As far as NaCl adoption, Apple and Microsoft have their own reasons for not adopting it, for sure. But this subthread is about Mozilla's reasons, which certainly don't match those of Apple and Microsoft.


Let's check wikipedia.

"Proprietary software or closed source software is computer software licensed under exclusive legal right of the copyright holder.[1] The licensee is given the right to use the software under certain conditions, while restricted from other uses, such as modification, further distribution, or reverse engineering"

Muddying the waters by referring to open source software as proprietary software does not help. And I am sure the folks at Mozilla, being open source advocates themselves, would tell you the same thing.

Reminds me of an ex-boss (from a long time ago) who referred to all open source software as "freeware." Hey guys, the 1990s called, they want their bad hacker movies and confusion about the software business back.


You're confusing "proprietary software" and "proprietary technology". They're not the same thing.

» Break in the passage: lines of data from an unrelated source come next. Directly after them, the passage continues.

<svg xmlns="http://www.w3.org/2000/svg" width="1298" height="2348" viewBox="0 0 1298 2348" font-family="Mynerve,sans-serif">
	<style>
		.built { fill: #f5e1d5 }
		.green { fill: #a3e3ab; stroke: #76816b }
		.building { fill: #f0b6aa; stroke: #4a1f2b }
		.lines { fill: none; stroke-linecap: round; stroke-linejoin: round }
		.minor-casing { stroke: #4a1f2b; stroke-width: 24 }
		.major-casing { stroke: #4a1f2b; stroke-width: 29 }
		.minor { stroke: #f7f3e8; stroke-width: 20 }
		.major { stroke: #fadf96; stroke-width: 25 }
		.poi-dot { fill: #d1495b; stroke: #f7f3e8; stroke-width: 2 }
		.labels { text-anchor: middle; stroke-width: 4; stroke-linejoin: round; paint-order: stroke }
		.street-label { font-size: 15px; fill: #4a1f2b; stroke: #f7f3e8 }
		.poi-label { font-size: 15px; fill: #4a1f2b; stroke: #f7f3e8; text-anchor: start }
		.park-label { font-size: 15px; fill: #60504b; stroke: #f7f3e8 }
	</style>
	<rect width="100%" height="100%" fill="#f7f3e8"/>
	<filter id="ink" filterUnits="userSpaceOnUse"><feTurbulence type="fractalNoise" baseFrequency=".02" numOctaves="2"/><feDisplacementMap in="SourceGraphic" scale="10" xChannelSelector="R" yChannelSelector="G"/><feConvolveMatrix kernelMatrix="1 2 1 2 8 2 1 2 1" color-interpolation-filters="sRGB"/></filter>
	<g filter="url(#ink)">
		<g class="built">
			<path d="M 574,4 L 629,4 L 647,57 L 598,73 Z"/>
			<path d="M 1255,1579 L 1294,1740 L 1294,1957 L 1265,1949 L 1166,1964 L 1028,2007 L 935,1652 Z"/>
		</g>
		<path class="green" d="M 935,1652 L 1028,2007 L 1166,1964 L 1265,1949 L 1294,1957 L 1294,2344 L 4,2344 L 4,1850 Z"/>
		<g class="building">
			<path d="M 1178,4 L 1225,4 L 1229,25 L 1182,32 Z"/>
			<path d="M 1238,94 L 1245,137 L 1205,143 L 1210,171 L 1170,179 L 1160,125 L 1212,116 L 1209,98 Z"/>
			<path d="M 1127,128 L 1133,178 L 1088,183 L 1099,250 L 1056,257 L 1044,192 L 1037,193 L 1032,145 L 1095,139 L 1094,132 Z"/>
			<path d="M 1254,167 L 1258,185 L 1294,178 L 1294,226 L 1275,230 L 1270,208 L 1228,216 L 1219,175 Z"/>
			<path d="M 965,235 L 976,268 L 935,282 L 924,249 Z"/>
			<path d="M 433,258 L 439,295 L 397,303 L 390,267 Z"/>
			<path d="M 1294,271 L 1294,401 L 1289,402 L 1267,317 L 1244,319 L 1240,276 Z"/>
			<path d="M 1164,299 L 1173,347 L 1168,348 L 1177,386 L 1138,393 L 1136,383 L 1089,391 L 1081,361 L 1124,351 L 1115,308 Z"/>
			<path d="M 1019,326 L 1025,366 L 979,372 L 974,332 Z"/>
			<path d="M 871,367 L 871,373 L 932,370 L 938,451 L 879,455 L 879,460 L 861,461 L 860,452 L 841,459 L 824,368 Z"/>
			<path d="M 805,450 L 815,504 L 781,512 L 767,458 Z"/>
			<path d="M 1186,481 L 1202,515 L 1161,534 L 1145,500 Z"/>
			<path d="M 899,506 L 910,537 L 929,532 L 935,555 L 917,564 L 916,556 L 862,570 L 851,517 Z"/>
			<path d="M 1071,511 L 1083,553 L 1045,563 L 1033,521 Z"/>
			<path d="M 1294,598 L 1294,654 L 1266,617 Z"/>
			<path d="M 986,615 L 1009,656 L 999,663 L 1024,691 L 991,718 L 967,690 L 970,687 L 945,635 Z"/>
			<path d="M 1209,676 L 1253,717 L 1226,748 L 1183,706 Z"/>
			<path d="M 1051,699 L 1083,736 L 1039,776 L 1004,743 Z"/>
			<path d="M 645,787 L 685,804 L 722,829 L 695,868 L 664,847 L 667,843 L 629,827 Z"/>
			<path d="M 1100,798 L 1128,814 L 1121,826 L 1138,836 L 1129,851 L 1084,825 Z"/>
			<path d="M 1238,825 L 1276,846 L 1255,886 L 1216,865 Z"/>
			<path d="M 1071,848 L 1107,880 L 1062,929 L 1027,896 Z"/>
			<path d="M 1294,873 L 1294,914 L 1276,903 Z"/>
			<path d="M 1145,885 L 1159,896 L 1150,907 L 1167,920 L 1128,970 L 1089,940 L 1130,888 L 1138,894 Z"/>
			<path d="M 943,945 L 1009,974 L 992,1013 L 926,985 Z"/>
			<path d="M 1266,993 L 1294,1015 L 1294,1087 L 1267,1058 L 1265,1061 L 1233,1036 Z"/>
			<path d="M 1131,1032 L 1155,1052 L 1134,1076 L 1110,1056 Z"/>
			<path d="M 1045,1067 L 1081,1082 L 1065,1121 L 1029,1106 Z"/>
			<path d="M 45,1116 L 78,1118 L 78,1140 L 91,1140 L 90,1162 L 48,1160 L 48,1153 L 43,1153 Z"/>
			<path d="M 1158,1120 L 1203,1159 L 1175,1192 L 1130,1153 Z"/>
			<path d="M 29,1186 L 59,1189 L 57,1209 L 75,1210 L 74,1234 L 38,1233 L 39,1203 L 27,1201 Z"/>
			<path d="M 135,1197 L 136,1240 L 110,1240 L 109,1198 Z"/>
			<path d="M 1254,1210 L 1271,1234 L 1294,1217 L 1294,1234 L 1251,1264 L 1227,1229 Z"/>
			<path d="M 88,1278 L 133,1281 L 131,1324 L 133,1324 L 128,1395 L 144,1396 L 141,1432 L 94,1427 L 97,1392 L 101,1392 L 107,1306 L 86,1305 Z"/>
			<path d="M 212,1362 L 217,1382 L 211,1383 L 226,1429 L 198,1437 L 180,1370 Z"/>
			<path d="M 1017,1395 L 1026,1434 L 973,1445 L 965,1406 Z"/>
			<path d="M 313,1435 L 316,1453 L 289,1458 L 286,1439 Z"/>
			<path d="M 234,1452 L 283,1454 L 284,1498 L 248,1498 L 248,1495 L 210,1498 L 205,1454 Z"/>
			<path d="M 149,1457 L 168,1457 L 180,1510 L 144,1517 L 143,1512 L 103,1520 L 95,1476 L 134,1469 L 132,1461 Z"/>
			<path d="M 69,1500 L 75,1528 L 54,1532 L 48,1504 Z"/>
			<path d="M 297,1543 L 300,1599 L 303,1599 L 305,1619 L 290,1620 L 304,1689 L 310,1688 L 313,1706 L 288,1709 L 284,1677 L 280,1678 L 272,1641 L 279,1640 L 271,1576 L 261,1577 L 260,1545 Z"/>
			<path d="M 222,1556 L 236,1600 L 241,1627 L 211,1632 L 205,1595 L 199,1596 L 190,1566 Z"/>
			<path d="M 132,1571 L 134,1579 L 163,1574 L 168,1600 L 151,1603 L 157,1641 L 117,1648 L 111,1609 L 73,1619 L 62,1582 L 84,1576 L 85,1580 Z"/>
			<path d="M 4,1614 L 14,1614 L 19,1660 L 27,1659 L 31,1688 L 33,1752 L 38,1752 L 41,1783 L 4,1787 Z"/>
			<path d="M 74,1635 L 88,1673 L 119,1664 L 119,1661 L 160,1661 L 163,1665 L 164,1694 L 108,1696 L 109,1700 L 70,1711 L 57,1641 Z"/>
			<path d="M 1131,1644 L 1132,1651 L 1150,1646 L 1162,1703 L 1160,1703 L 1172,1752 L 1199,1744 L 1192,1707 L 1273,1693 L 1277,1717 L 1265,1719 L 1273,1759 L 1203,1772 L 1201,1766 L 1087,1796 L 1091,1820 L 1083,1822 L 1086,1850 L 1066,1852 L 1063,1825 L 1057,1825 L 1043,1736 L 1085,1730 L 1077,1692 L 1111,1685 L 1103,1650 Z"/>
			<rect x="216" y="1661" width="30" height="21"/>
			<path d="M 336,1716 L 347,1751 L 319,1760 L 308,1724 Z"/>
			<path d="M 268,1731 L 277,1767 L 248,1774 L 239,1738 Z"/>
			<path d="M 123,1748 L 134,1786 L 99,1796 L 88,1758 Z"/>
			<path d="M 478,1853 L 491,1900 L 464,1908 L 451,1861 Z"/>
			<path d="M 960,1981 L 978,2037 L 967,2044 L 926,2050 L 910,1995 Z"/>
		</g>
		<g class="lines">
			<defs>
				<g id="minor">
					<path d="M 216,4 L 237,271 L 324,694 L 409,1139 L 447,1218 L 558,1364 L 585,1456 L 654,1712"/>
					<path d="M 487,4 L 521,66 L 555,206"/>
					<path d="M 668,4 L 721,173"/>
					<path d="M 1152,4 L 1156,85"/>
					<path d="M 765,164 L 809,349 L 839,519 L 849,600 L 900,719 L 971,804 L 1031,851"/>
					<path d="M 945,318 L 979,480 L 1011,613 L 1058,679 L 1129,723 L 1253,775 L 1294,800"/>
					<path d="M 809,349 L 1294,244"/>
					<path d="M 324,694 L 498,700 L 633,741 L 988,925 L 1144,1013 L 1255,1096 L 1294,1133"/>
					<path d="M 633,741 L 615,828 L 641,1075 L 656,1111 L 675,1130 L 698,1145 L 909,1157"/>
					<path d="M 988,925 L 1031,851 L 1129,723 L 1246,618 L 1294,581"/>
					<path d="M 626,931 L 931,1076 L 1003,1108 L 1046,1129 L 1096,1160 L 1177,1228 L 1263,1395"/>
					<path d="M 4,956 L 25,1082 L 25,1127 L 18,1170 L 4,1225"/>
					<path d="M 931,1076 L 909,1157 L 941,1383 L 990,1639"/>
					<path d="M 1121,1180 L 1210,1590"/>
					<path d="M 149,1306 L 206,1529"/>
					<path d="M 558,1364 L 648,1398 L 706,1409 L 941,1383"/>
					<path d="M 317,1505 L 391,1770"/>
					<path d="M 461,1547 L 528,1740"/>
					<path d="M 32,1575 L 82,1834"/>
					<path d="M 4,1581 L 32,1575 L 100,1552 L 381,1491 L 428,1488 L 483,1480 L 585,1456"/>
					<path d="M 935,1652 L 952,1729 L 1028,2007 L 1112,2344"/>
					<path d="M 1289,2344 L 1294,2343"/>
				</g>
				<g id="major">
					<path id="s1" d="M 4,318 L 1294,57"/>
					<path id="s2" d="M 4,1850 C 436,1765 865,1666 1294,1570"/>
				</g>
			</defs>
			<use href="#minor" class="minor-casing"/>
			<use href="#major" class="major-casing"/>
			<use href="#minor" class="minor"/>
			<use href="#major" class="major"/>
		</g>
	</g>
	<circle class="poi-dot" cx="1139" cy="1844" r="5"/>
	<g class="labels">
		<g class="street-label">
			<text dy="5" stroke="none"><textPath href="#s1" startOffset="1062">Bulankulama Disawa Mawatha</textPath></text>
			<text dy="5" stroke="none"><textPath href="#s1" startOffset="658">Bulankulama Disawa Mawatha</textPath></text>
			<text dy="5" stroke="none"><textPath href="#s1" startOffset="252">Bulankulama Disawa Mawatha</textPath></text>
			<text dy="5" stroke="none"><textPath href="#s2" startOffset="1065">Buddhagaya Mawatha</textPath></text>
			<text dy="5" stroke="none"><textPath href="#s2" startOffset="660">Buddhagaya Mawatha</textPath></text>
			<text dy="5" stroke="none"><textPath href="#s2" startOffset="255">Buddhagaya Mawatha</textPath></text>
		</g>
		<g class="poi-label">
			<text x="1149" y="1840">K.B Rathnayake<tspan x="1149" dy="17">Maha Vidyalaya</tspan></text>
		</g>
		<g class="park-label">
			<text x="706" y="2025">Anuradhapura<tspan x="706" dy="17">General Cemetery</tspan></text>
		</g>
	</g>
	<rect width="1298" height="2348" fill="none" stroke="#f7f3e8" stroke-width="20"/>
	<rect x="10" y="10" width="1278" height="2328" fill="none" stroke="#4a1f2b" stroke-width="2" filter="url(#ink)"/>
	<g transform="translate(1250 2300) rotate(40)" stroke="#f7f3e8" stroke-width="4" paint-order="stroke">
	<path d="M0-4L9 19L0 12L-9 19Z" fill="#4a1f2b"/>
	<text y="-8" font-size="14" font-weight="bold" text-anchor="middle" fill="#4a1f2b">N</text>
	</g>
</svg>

There are lots of examples of open-source software implementing proprietary technologies of various sorts (example: x264). There are lots of examples of proprietary software implementing open technologies of various sorts (example: Opera).

I'm not talking about the licensing model for the NaCl source code; I'm talking about the openness or not of the entire NaCl technology stack.

As far as folks at Mozilla go, I think they might point you at http://www.readwriteweb.com/archives/how_to_spot_openwashing...


On TypeScript, are you seriously asking for warning-annotations? The class syntax is in for ES6, not original to TS. Or do you mean 'interface' as structural type (record width subtyping relation) declaration form?


I like the structural subtyping. This is a feature I also like in Go.


I know +1's don't help but ditto from me.

I haven't had time to use TS much yet but the combination of structural type system (not needing to inherit from IFoo, if you have the members it's enough) and optional typing look like exactly what I want.

Hopefully this pays off in terms of not only self-descriptive code but also greater support for refactoring tools.


In many ways, TypeScript is the "anti-Dash" (see leaked Dart memo). It builds on ES6. It does not inject novel runtime semantics. It just checks annotations _a la_ JSLint. Smart!